作業指示 A:
サンリオに関する原文に基づき、次の問いにお答えください。
(i) サンリオがキャラクタービジネスを展開している国と地域の数はいくつですか。
(ii) サンリオの日本での今期売上は、前年同期比でどうなっていますか。
(iii) 業績発表後の17日、株価はいくらで引けましたか。
作業指示 B: サンリオに関する原文のうち、「中国を中心にグローバルに展開」から始まり「回復の兆しはあるのか?」で終わる部分を書き写してください。

原文:
━━━━━━━━
サンリオは長期成長可能な事業の確立を喫緊の課題と捉え、アジア圏での成功体験をもとに中東やアフリカなどの幅広い地域に、商品化権ビジネス、広告化権ビジネス、フランチャイズ化権ビジネスを並立して進めていく方針です。 同社は「スモールギフトビックスマイル」を標語とした商品の企画・製造・販売で利益を上げてきており、これまで「ハローキティ」を中心としたライセンス事業を拡大してきました。 しかし、欧米での不振は「ハローキティ」に偏った販促が減収減益に繋がったとし、海外でのキャラクタービジネスの再構築を進めていく考えです。

中国を中心にグローバルに展開

サンリオでは130の国と地域でキャラクタービジネスを展開しており、今後も中国を中心にグローバル化を進めていく考えです。 そのため、異なる地域においても、常に市場の変化に合わせたマネジメントを行えるような体制づくりを目指す方針です。 今後は欧米市場の再成長のために「ハローキティ」の魅力を再活性化させ、さらに中東、ロシア、インド、アセアン諸国、アフリカ、中南米なども開拓していくとしています。

 

回復の兆しはあるのか?

サンリオの日本での業績は回復の兆しを見せており、今期売上は前年同期比微増となっています。物販事業も好調で、企業とのコラボ企画も売り上げに貢献しました。 しかし、海外での経営不振が続く同社には、本業のキャラクタービジネスの見直しが求められています。これからは「ハローキティ」に偏ったスタイルから、多様なキャラクターを組み込んだポートフォリオの構築が必須といえます。 積極的に海外に進出している同社ですが、今後も苦戦が続くことが予想されており、市場も慎重な姿勢を見せています。このところ2,000円台を付けていた株価も、業績を発表した後の17日は1株1,938円で引けています。
━━━━━━━━
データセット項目
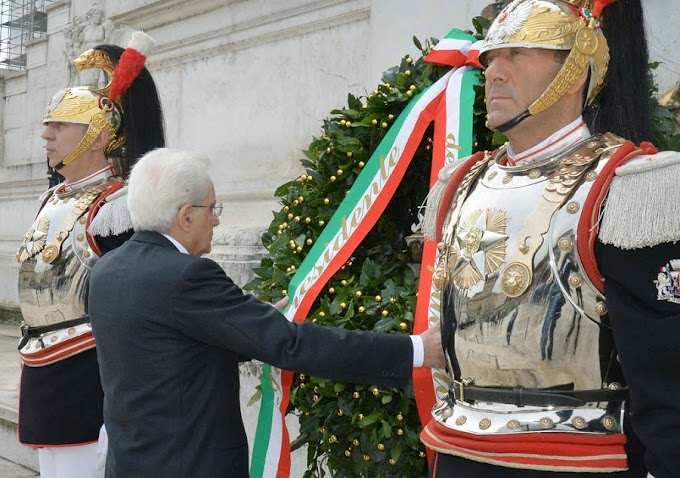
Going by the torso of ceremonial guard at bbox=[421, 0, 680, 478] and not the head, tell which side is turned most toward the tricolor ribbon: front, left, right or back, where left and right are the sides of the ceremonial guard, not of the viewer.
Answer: right

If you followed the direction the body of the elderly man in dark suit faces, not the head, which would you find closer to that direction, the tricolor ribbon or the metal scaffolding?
the tricolor ribbon

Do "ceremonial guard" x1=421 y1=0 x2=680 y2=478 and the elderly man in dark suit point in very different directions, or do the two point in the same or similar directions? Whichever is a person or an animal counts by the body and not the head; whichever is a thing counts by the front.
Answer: very different directions

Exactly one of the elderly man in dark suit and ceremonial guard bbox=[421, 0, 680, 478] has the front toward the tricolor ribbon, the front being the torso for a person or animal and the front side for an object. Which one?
the elderly man in dark suit

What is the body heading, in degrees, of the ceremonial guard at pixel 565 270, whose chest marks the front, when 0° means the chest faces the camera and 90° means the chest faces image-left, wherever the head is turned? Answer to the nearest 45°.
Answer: approximately 45°

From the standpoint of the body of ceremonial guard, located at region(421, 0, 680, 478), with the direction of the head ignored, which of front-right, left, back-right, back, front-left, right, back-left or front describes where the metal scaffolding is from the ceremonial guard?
right

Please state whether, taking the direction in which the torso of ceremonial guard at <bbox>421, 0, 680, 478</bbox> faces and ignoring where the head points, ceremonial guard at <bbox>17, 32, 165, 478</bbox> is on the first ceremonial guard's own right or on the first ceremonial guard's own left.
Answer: on the first ceremonial guard's own right

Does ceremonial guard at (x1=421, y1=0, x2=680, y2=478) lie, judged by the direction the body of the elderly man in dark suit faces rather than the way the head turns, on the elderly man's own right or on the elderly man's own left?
on the elderly man's own right

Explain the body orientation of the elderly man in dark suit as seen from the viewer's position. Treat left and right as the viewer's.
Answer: facing away from the viewer and to the right of the viewer

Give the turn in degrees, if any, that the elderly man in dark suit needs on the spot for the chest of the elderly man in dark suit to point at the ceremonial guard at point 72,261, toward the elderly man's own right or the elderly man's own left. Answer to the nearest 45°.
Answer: approximately 90° to the elderly man's own left

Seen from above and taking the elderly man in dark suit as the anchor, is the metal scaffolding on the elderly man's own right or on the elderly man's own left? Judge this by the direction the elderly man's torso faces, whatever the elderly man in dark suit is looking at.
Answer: on the elderly man's own left
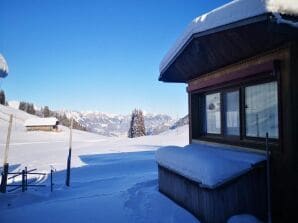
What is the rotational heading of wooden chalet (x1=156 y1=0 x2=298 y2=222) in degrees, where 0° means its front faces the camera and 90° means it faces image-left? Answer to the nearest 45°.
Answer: approximately 45°
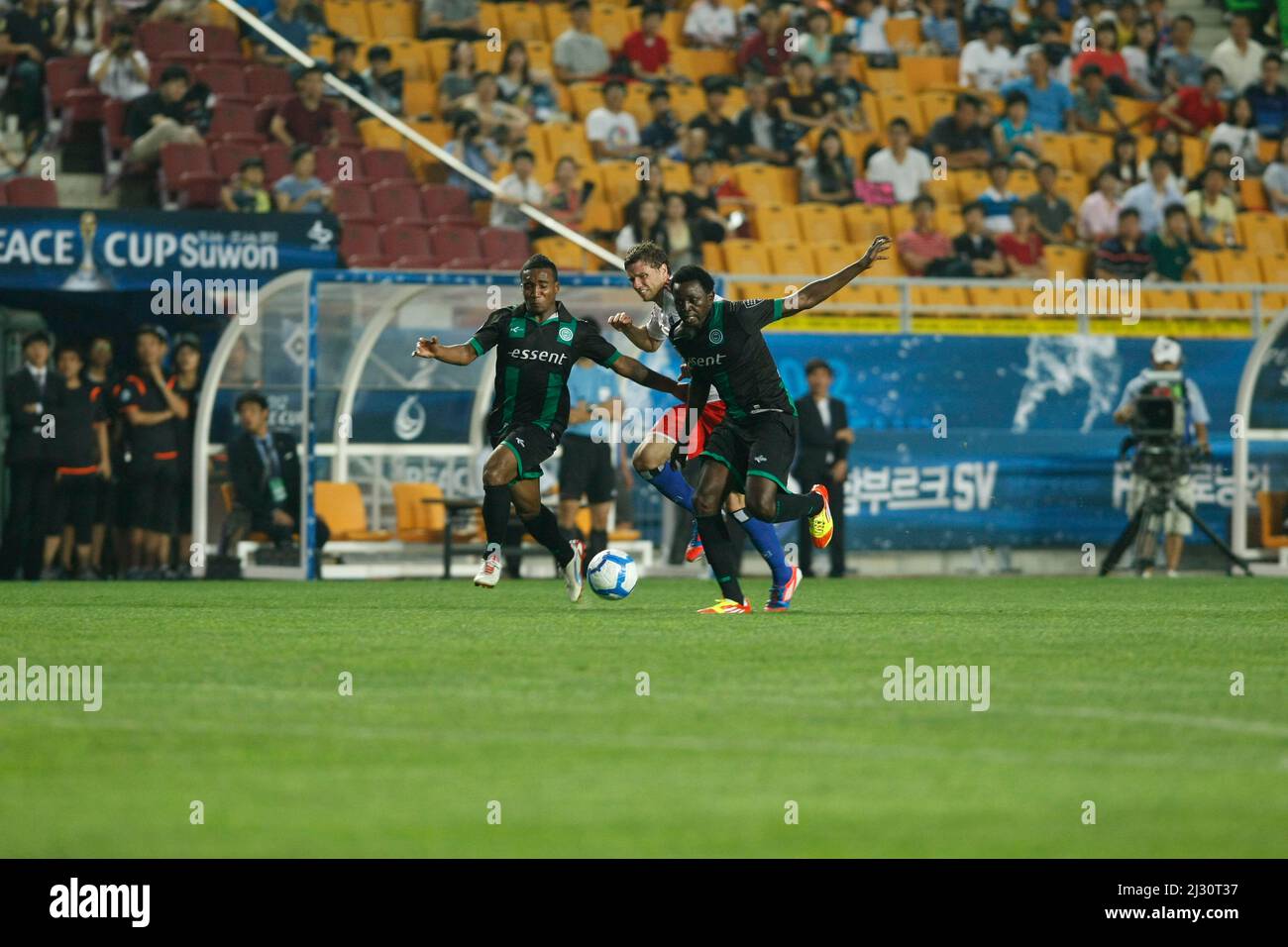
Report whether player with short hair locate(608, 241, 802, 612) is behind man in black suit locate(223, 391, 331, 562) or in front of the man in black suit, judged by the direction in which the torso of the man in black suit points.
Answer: in front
━━━━━━━━
回答 A:
(i) 130の国と地域です。
(ii) 前年同期比で微増となっています。
(iii) 1株1,938円で引けました。

回答 B:
中国を中心にグローバルに展開

サンリオでは130の国と地域でキャラクタービジネスを展開しており、今後も中国を中心にグローバル化を進めていく考えです。 そのため、異なる地域においても、常に市場の変化に合わせたマネジメントを行えるような体制づくりを目指す方針です。 今後は欧米市場の再成長のために「ハローキティ」の魅力を再活性化させ、さらに中東、ロシア、インド、アセアン諸国、アフリカ、中南米なども開拓していくとしています。

 

回復の兆しはあるのか?